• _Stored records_

^^^^

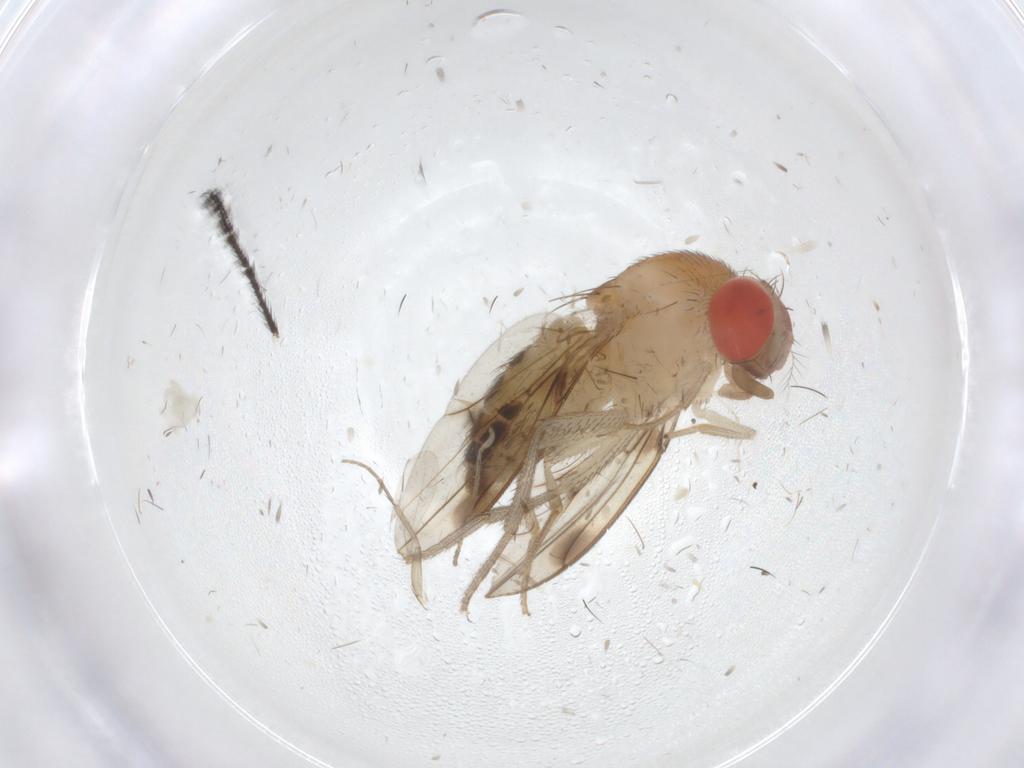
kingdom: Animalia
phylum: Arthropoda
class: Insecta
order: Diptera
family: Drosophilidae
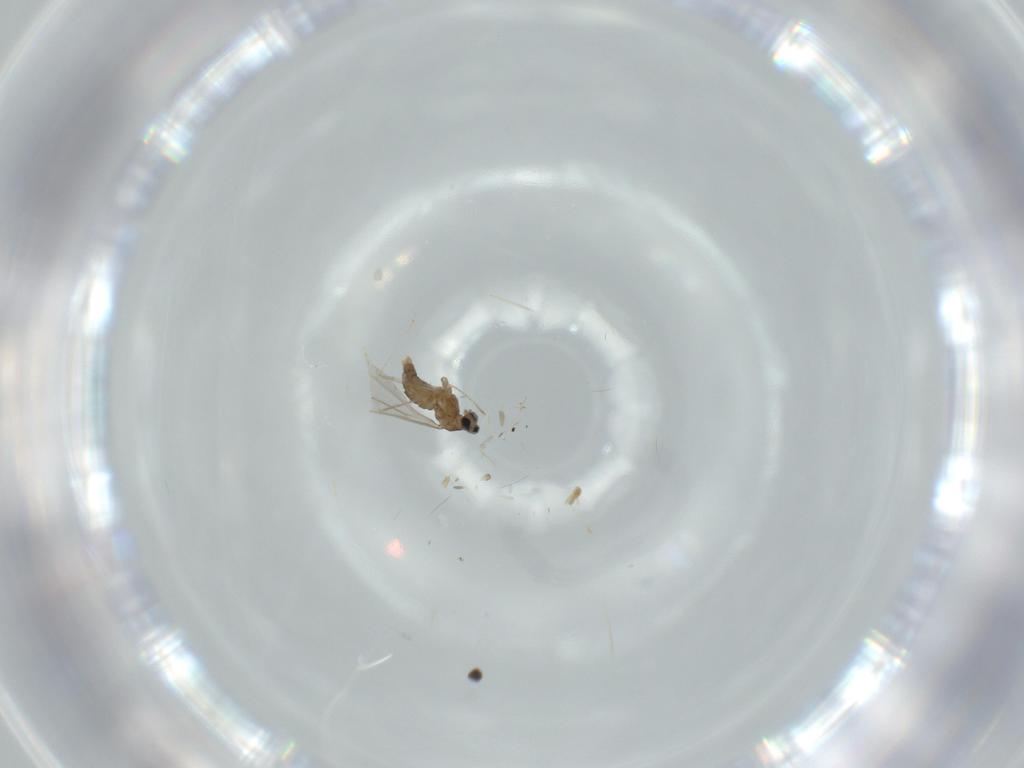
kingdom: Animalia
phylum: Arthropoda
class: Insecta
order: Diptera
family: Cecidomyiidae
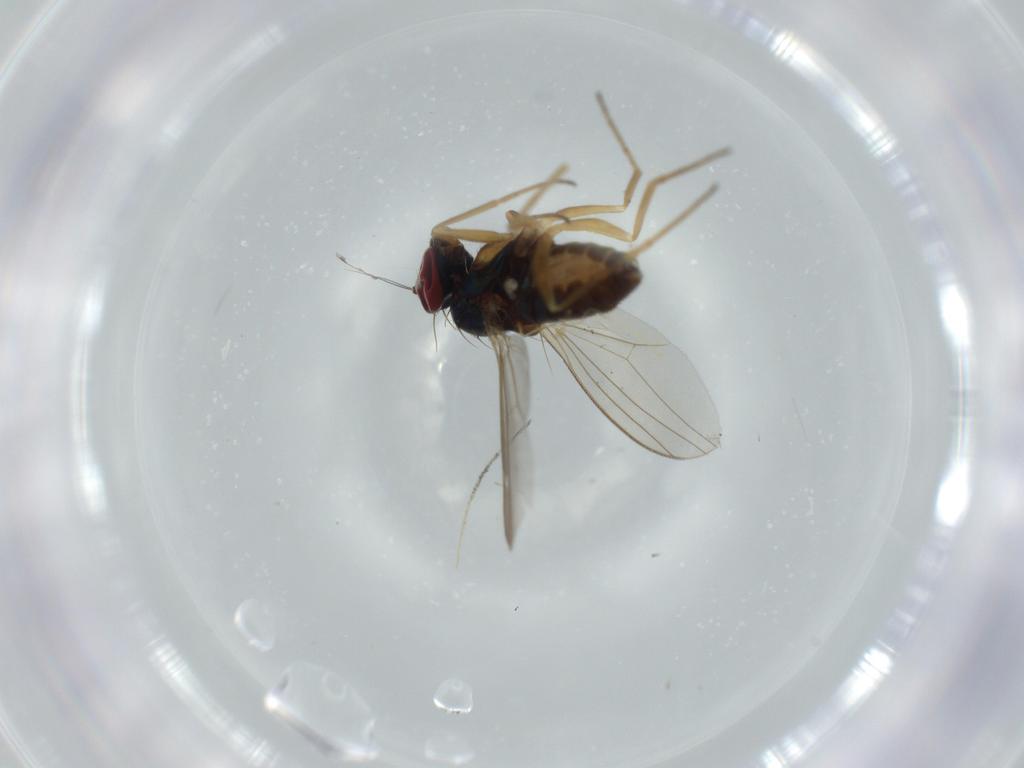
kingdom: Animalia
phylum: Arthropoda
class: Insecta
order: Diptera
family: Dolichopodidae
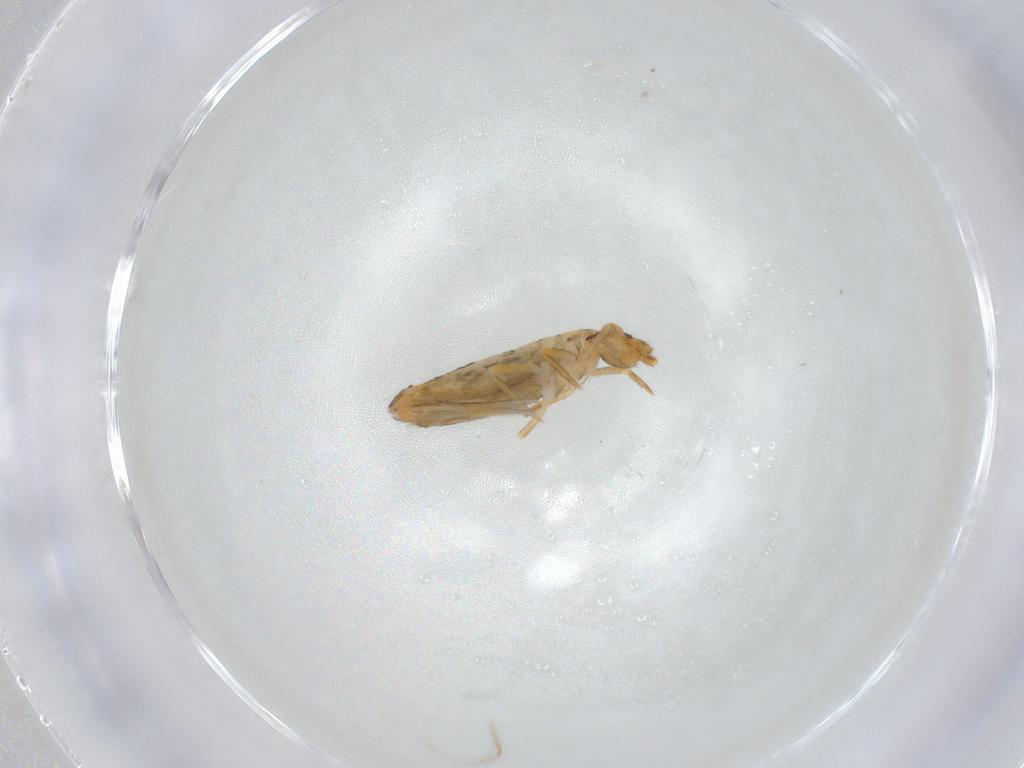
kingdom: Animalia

^^^^

• _WHAT TO DO_
Recast every text line of the records above as a Markdown table with two columns, Row (a running number) and Line (the line itself), omitting blank lines. Leave the pictures out of the table.

• _ANSWER TO THIS EXERCISE_
| Row | Line |
|---|---|
| 1 | kingdom: Animalia |
| 2 | phylum: Arthropoda |
| 3 | class: Insecta |
| 4 | order: Diptera |
| 5 | family: Drosophilidae |
| 6 | kingdom: Animalia |
| 7 | phylum: Arthropoda |
| 8 | class: Insecta |
| 9 | order: Diptera |
| 10 | family: Cecidomyiidae |
| 11 | kingdom: Animalia |
| 12 | phylum: Arthropoda |
| 13 | class: Insecta |
| 14 | order: Diptera |
| 15 | family: Dolichopodidae |
| 16 | kingdom: Animalia |